What this task involves: Your answer is the lines below, exactly, from the one that contains "Page size: 1275x1650." through the one that contains "Identify the document", both included.

Supplied records: Begin

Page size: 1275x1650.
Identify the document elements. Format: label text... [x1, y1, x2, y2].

Supplied records: End
Supplied records: Begin

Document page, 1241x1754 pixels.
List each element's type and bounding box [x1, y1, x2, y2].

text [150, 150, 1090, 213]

Supplied records: End
Supplied records: Begin

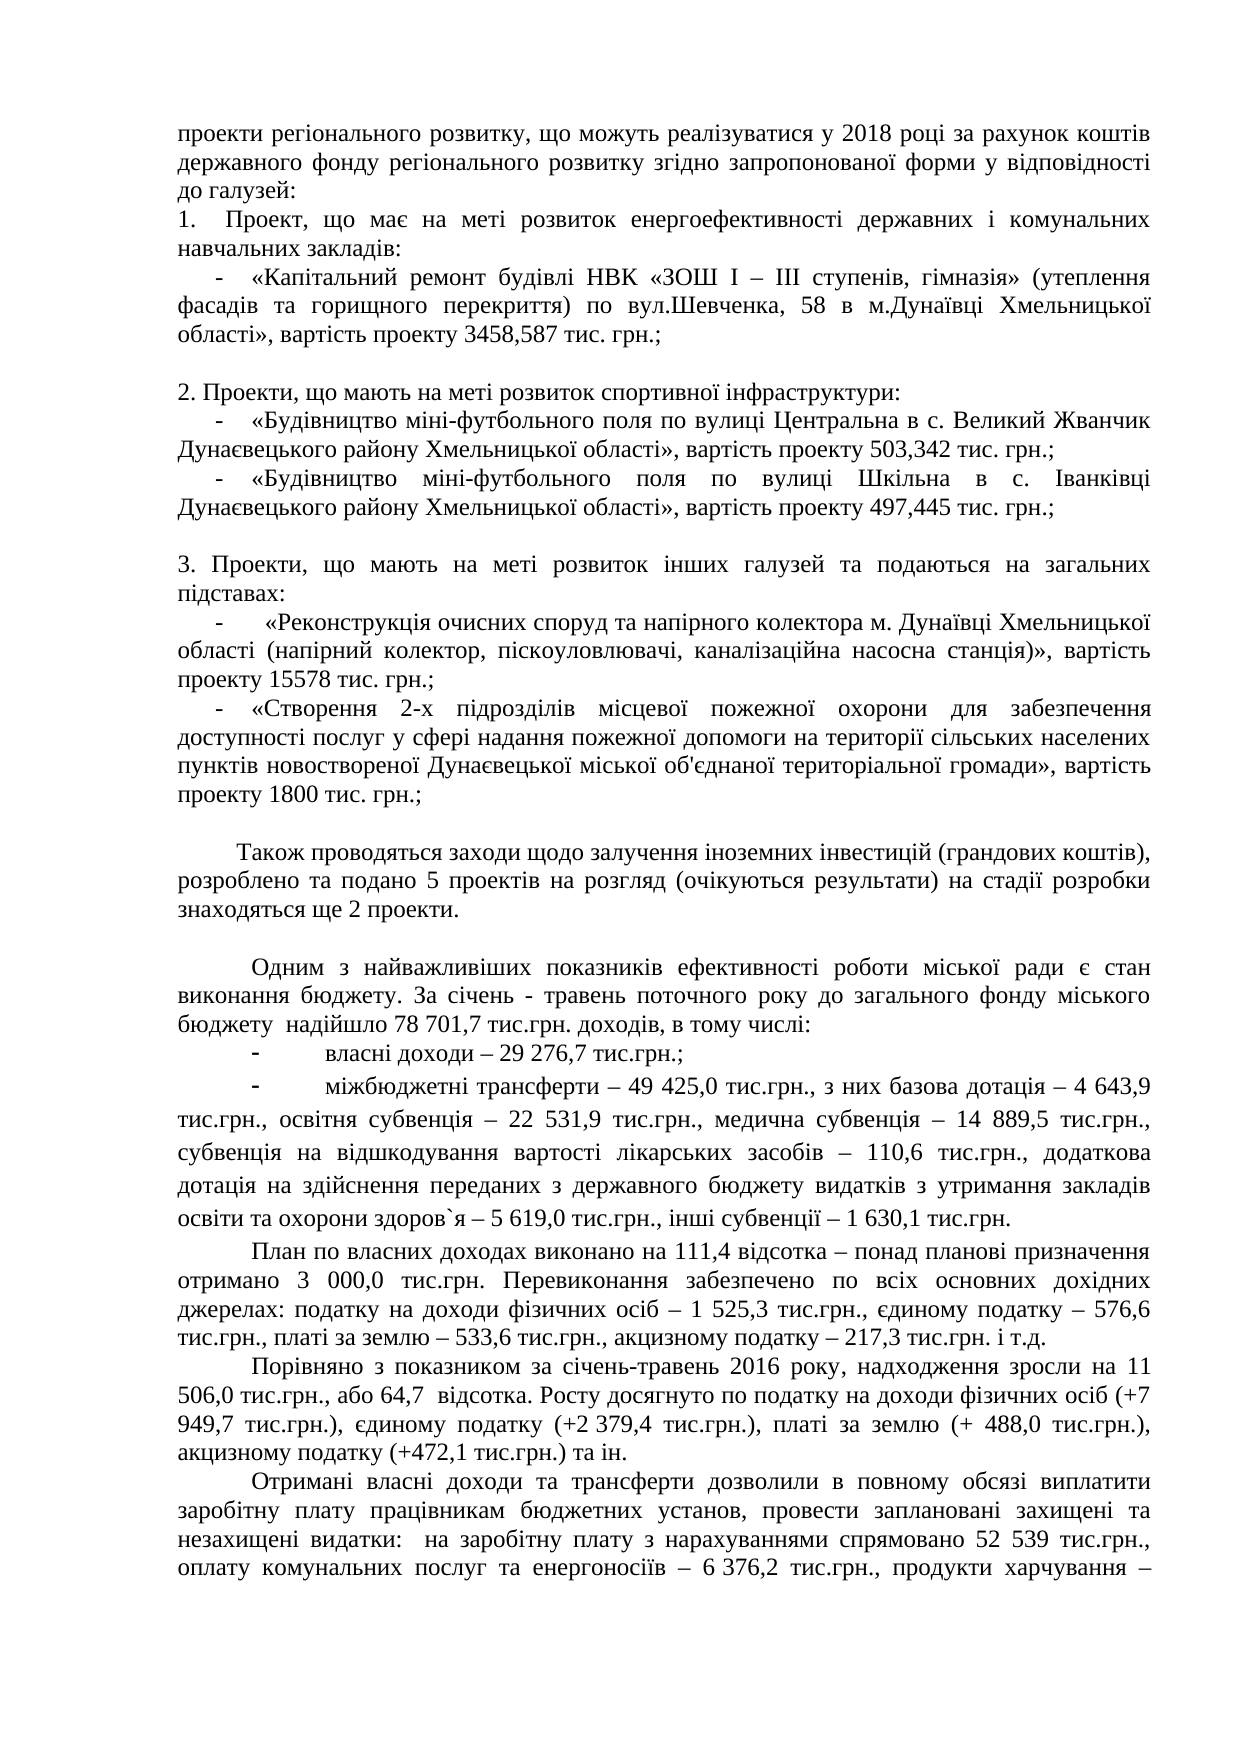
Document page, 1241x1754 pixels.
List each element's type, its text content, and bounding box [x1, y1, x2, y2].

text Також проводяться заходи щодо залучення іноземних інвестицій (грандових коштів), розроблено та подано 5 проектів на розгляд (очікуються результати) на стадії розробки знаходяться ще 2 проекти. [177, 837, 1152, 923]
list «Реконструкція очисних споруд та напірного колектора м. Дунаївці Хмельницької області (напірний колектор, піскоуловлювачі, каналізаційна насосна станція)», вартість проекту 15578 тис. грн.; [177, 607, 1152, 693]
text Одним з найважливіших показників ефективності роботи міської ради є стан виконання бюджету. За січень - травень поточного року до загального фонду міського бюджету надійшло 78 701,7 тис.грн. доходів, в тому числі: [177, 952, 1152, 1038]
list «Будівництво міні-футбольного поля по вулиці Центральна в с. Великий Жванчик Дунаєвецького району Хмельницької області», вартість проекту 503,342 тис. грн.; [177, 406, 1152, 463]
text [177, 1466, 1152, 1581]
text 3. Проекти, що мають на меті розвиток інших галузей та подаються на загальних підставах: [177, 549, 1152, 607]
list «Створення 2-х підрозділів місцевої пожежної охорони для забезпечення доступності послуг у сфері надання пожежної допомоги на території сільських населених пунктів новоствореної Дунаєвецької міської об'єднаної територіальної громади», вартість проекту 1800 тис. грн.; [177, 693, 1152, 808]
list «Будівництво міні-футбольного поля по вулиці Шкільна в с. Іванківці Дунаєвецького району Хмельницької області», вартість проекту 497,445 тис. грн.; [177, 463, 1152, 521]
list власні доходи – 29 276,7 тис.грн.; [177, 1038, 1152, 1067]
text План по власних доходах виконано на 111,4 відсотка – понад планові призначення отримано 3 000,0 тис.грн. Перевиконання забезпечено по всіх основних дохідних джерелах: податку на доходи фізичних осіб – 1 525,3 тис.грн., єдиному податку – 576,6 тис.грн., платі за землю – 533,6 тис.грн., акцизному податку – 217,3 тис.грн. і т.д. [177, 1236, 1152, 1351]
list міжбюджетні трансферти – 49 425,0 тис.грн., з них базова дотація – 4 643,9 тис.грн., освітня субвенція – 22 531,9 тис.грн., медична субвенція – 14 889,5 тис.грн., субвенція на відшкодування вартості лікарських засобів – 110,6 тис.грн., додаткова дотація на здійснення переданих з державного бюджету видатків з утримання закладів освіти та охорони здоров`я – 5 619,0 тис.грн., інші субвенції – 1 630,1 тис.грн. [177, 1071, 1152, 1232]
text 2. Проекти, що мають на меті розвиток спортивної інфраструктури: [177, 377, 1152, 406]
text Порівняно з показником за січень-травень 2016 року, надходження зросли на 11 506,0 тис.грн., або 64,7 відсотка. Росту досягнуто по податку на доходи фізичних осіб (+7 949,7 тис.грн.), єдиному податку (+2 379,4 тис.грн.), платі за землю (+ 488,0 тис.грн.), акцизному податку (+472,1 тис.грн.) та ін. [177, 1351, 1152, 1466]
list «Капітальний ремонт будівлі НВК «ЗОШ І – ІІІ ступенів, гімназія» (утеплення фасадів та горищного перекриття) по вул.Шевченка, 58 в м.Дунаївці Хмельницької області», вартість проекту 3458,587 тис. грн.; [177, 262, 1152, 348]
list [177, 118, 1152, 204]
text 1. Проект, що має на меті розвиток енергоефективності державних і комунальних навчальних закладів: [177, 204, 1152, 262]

Supplied records: End

Output of the task:
Page size: 1275x1650.
Identify the document elements. Format: label text... [x1, y1, x2, y2].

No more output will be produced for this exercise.